Length of a closed path
28 Apr 2011In my last post, I began my attempt at replicating a Bee Colony implementation from C# to F#, generating random solutions by permuting Cities in the Traveling Salesman circuit. Today, we’ll look at another ingredient of the problem: the evaluation of solutions. We need to be able to compare the quality of solutions to determine whether they constitute an improvement. In our case, we will represent each City by 2 coordinates in the plane, and simply use the Euclidean distance as our cost measure – so our goal is to minimize the total distance travelled.
Let’s model a City as a record:
type City = { X: float; Y: float; }
We can now create list of cities, which will represent solutions:
> type City = { X: float; Y: float; }
let c1 = { X = 0.0; Y = 0.0}
let c2 = { X = 3.0; Y = 0.0}
let c3 = { X = 0.0; Y = 4.0};;
type City =
{X: float;
Y: float;}
val c1 : City = {X = 0.0;
Y = 0.0;}
val c2 : City = {X = 3.0;
Y = 0.0;}
val c3 : City = {X = 0.0;
Y = 4.0;}
> let cities = [c1; c2; c3];;
val cities : City list = [{X = 0.0;
Y = 0.0;}; {X = 3.0;
Y = 0.0;}; {X = 0.0;
Y = 4.0;}]
The distance between 2 cities is then easily defined as:
let Distance (city1, city2) =
((city1.X - city2.X) ** 2.0
+ (city1.Y - city2.Y) ** 2.0) ** 0.5
How can we now compute the total length of a solution? If this wasn’t a closed circuit (i.e. if the salesman didn’t have to end up in the same city he started from), this would be fairly straightforward: travel along the sequence of cities, map each pair to its distance, and sum them up:
> let cities = [c1; c2; c3]
let dist = cities |> List.toSeq |> Seq.pairwise |> Seq.map Distance |> Seq.sum;;
val cities : City list = [{X = 0.0;
Y = 0.0;}; {X = 3.0;
Y = 0.0;}; {X = 0.0;
Y = 4.0;}]
val dist : float = 8.0
However, because we have to end up in the same place we started from, we’ll need to be a bit more subtle than that.

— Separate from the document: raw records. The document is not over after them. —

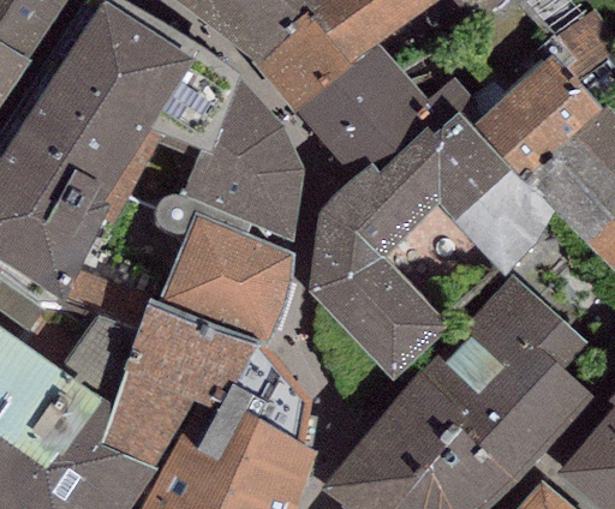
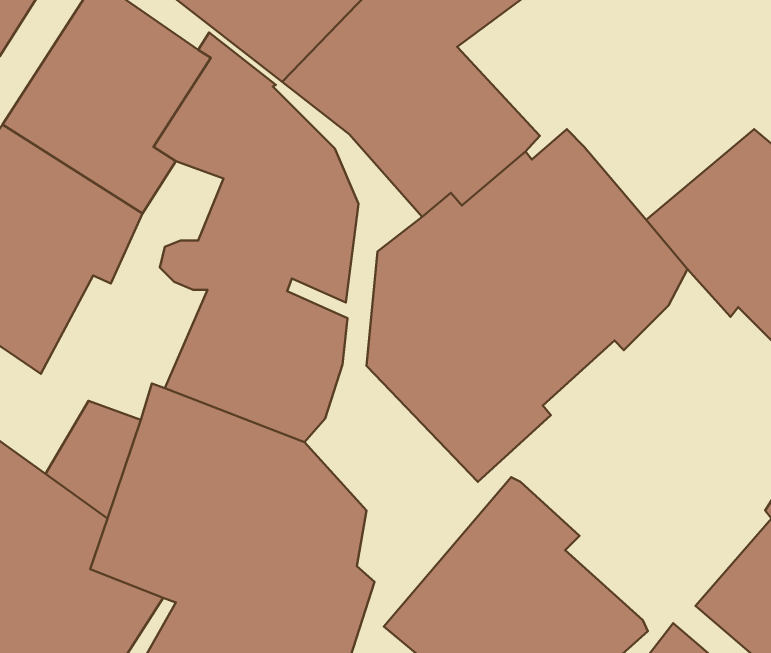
building: [472,53,601,176] -> none
building: [424,276,593,479] -> none

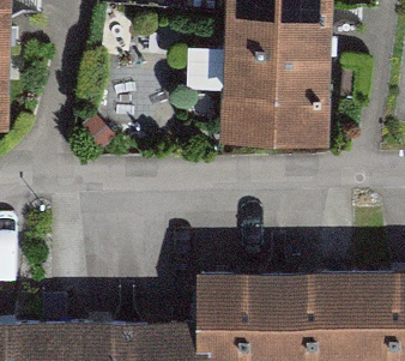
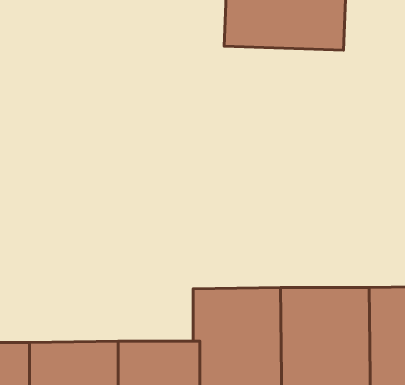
building: [220,55,330,150] -> none

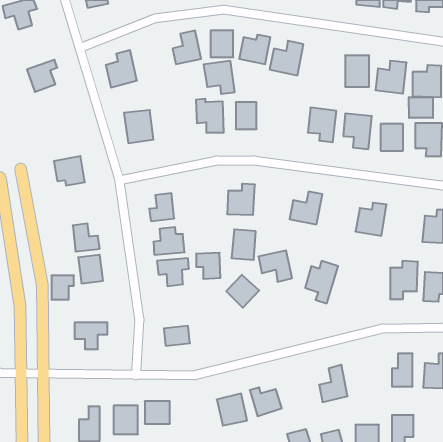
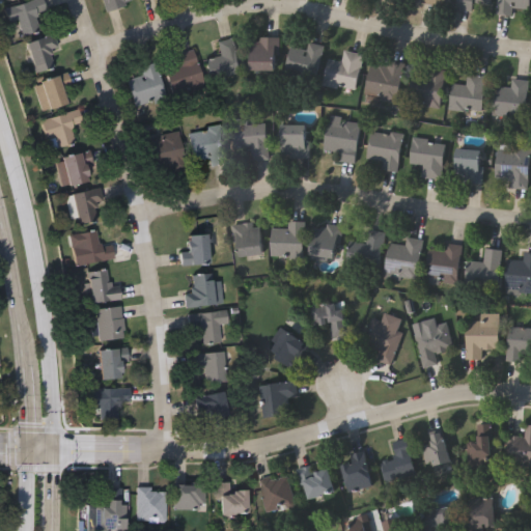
building: none -> [25,35,57,73]
building: none -> [164,49,203,93]
building: none -> [365,60,404,102]
building: [204,61,235,94] -> [188,125,225,165]
building: none -> [40,110,80,148]
building: none -> [324,115,362,164]
building: [409,97,433,118] -> none
building: none -> [56,152,91,185]
building: none -> [235,223,264,257]
building: none -> [71,229,113,264]
building: none -> [386,237,423,281]
building: none -> [467,248,502,284]
building: [231,229,256,260] -> [312,224,341,260]
building: [196,253,220,279] -> [195,351,224,382]
building: none -> [415,325,452,367]
building: [51,275,74,300] -> [100,348,127,378]
building: none -> [258,381,298,417]
building: none -> [421,431,452,468]
building: none -> [341,450,375,492]
building: none -> [215,480,248,513]

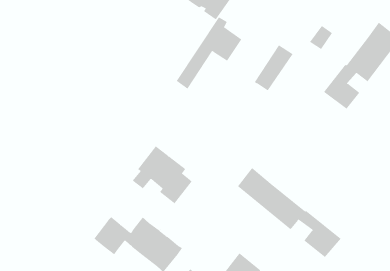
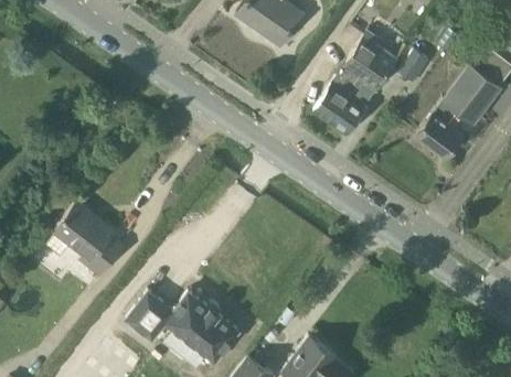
building: [176,17,242,89] -> [313,31,397,122]
building: [132,145,192,204] -> [46,202,123,276]
building: [237,167,342,258] -> none

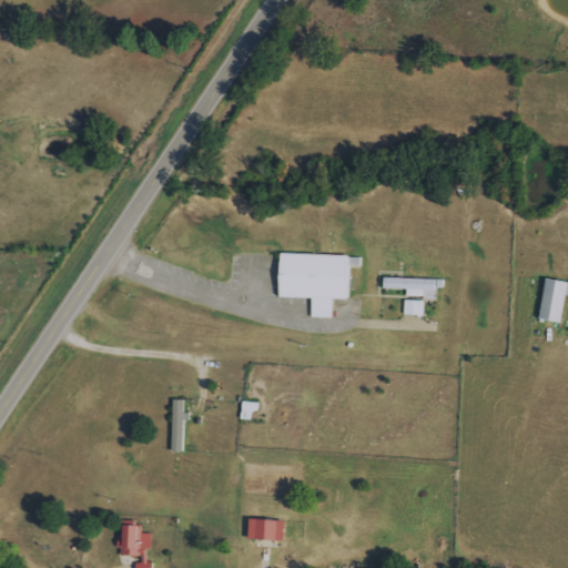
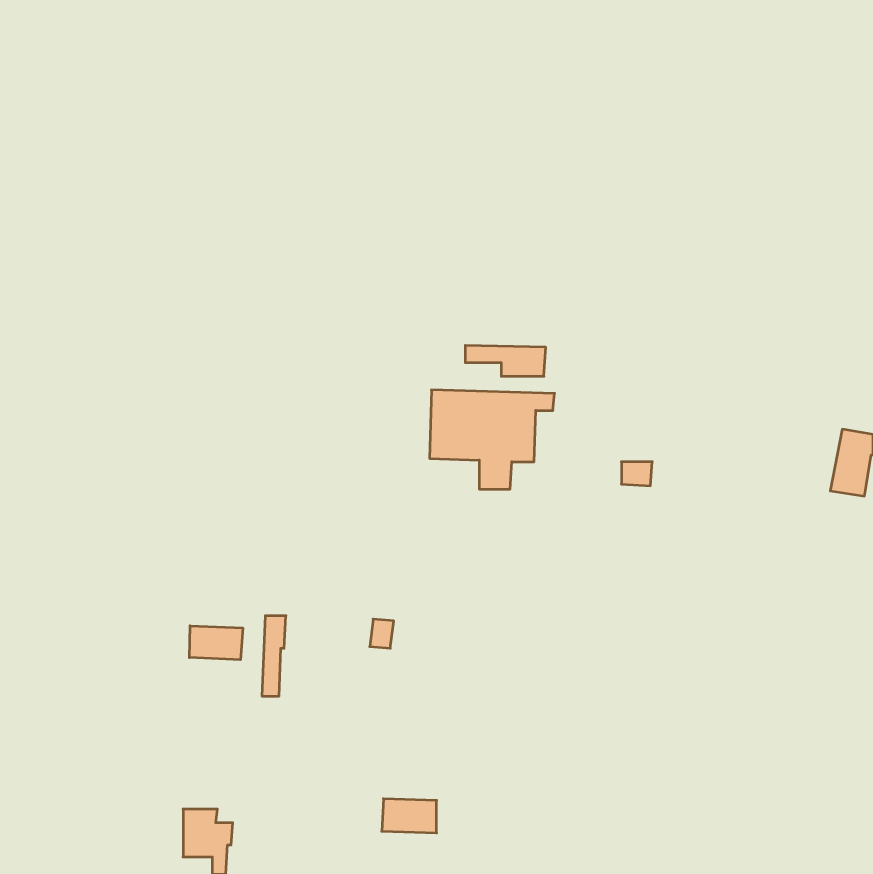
building: [383,277,435,297] -> [465,345,546,376]
building: none -> [189,626,243,660]

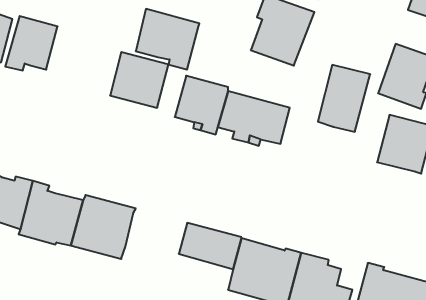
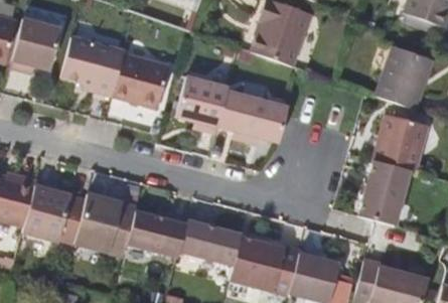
building: [136,9,199,70] -> [61,36,124,96]
building: [318,65,370,132] -> [359,161,411,226]
building: none -> [127,210,187,257]

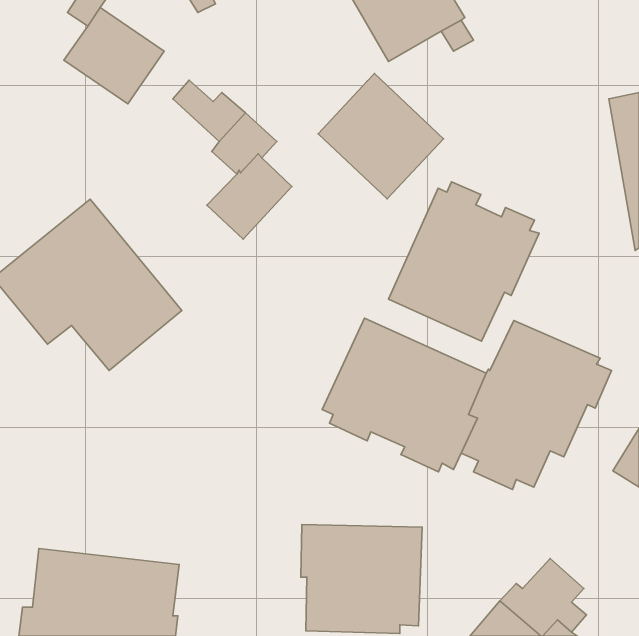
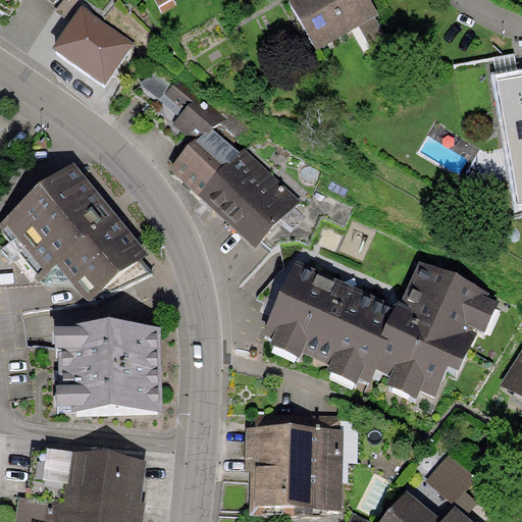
building: [318,74,443,199] -> [198,146,300,248]
building: [389,182,539,341] -> none
building: none -> [54,325,161,413]

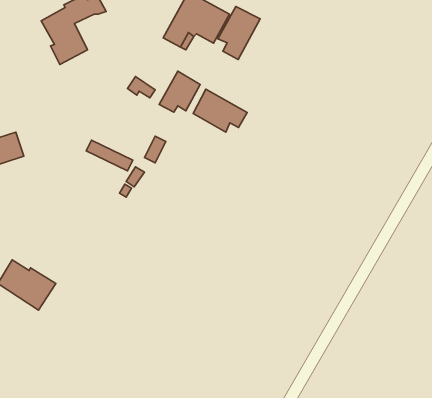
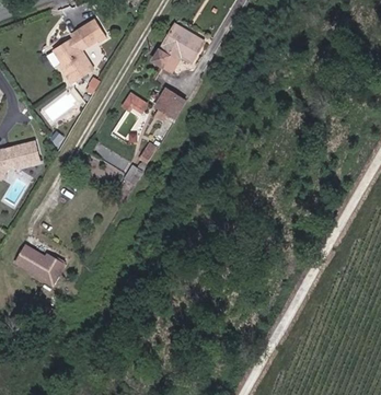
building: [218,6,260,60] -> none
building: [193,89,247,132] -> none

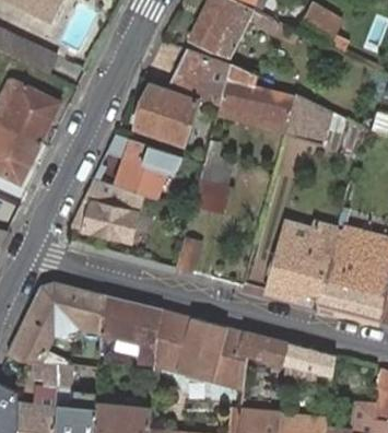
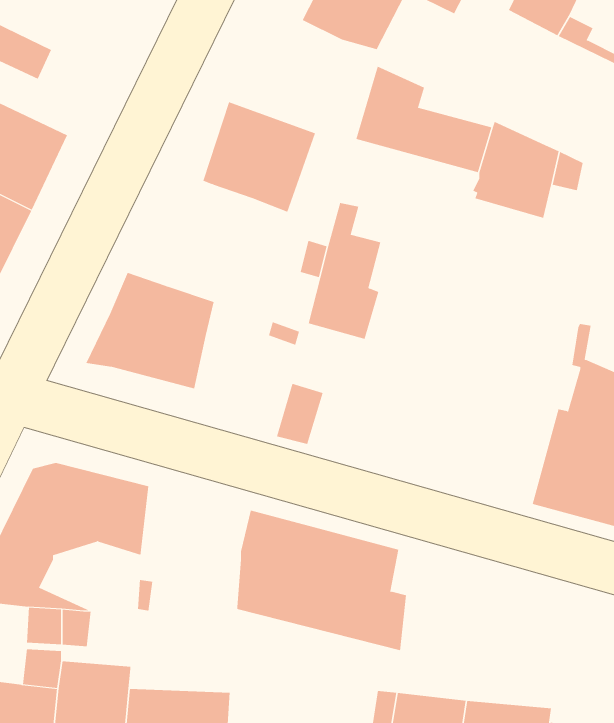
building: [167,48,230,105] -> none
building: [114,139,172,199] -> none
building: [266,222,341,305] -> none
building: [98,295,160,362] -> none
building: [237,330,332,376] -> none

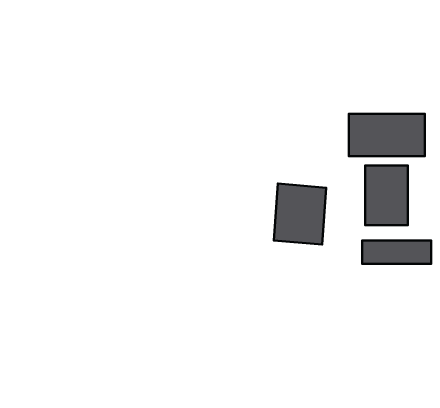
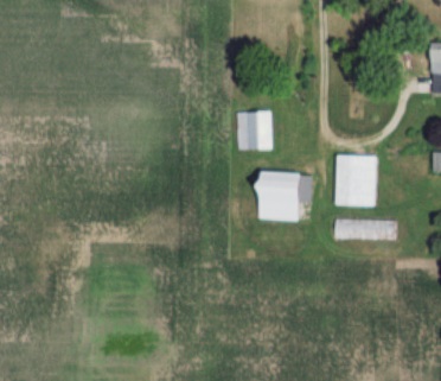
building: [349,114,425,156] -> none
building: none -> [235,112,271,150]

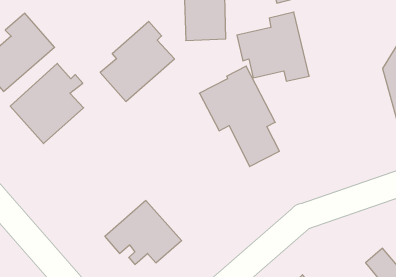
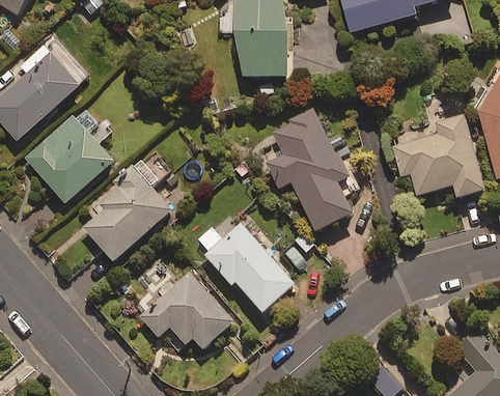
building: [237,12,309,81] -> [395,114,483,198]
building: [100,21,174,101] -> [82,164,172,261]
building: none -> [204,223,295,313]

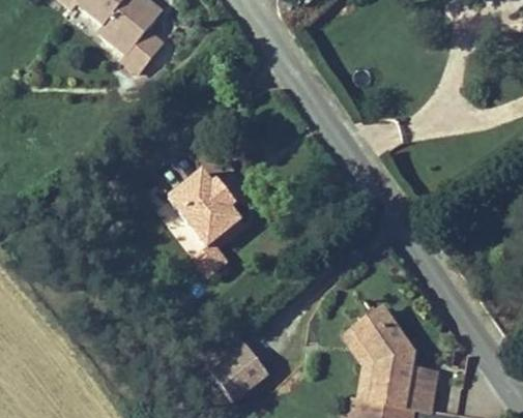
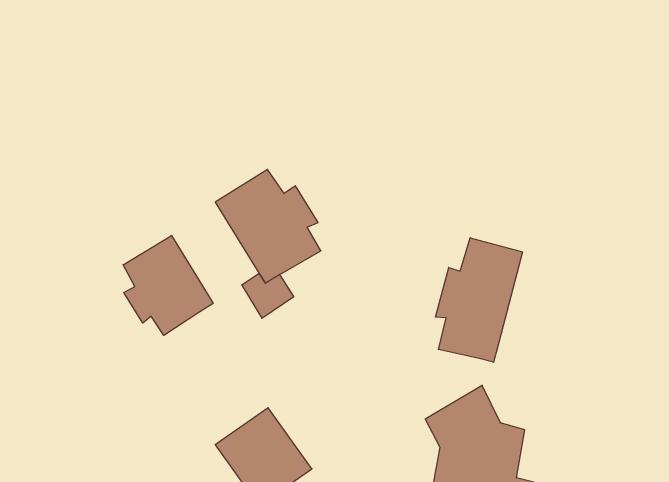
building: none -> [436,238,523,362]
building: none -> [123,235,213,335]

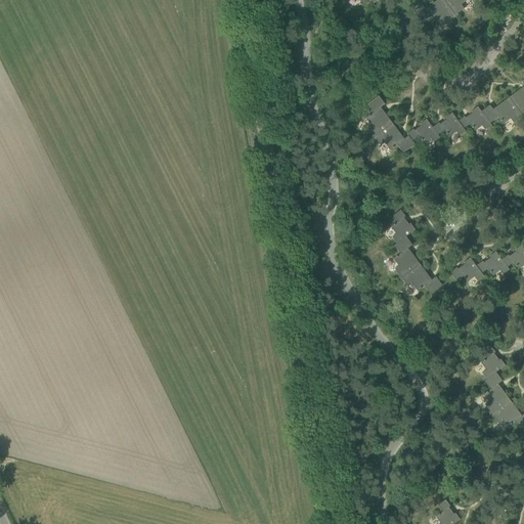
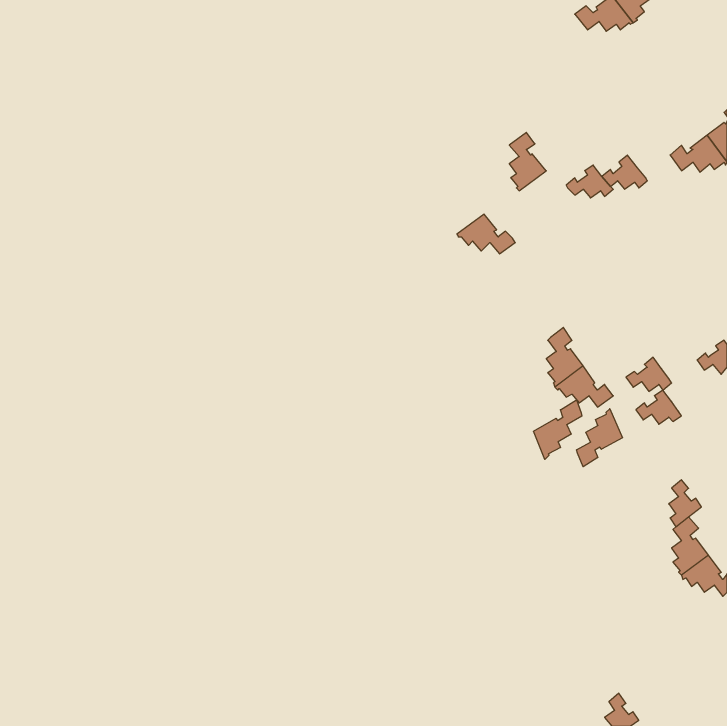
building: [458,106,492,131] -> none
building: [374,123,416,151] -> [457,214,515,254]
building: [391,210,414,243] -> none
building: [476,251,509,275] -> [636,390,681,424]
building: none -> [533,400,582,459]
building: none -> [577,409,622,467]

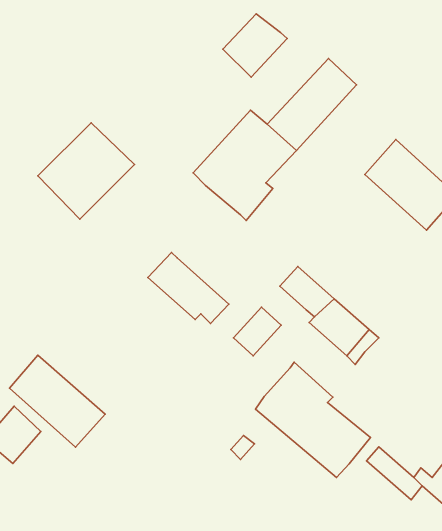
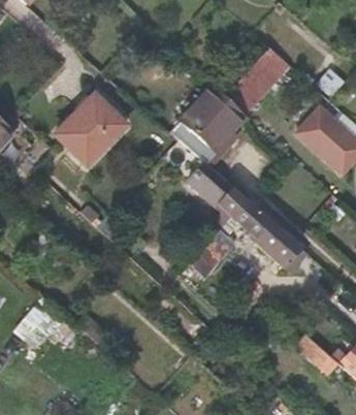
building: [223,14,287,77] -> none
building: [148,252,229,324] -> [187,162,247,215]
building: [10,355,105,447] -> none
building: [255,362,371,477] -> none

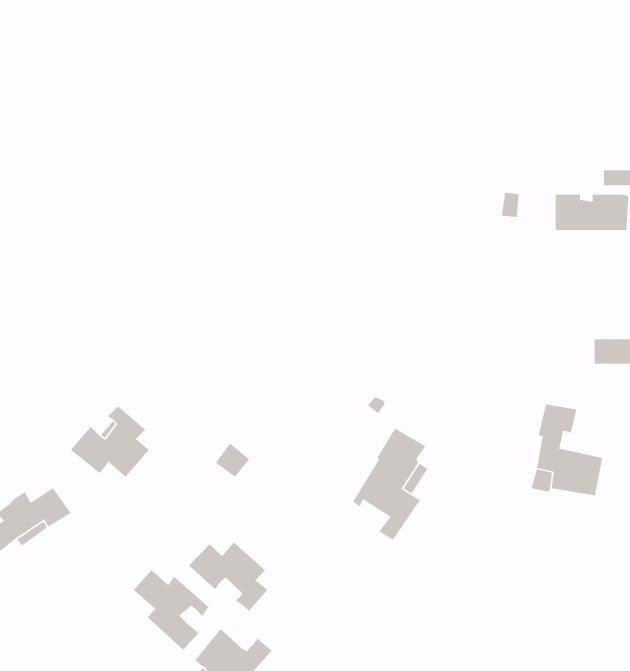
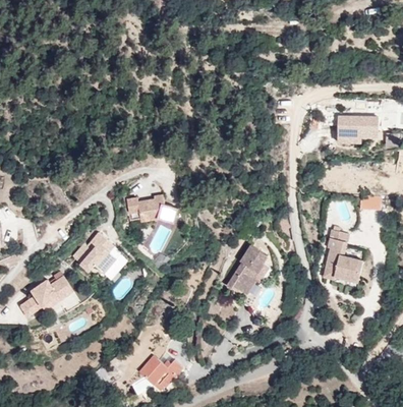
building: none -> [126,197,178,224]
building: [188,542,269,612] -> none
building: [133,569,209,651] -> none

My first take looked like this:
let RouteCost list =
let length = List.length list
seq { for i in 0 .. length - 1
do yield list.[i], list.[(i + 1) % length]}
|> Seq.map Distance |> Seq.sum
We create a sequence on the fly, by iterating over the indexes of the list, and for each index, we return the Tuple of cities at position index and index + 1, modulo the length, so that the last index falls back on index 0, that is the first City. We then map each pair of city to a Distance, like before, and we are done.
Just for kicks, I tried another version, still creating a sequence on the fly, but starting with generating the sequence of indexes from 0 to the last, and then 0 – and then applying the same process as initially, grouping the sequence elements by pairs, and mapping them:
let CircuitCost list =
seq {
for i in 0 .. (List.length list - 1) -> list.[i]
yield List.head list
}
|> Seq.pairwise
|> Seq.map Distance
|> Seq.sum
I suspect there isn’t much of a difference between the two methods (would love to hear if there is!), but I found the second one slightly more pleasing to the eye. In any case, now that we have our core building blocks – random shuffles of cities, and distances – we can now move to the next part, getting the bees busy to work!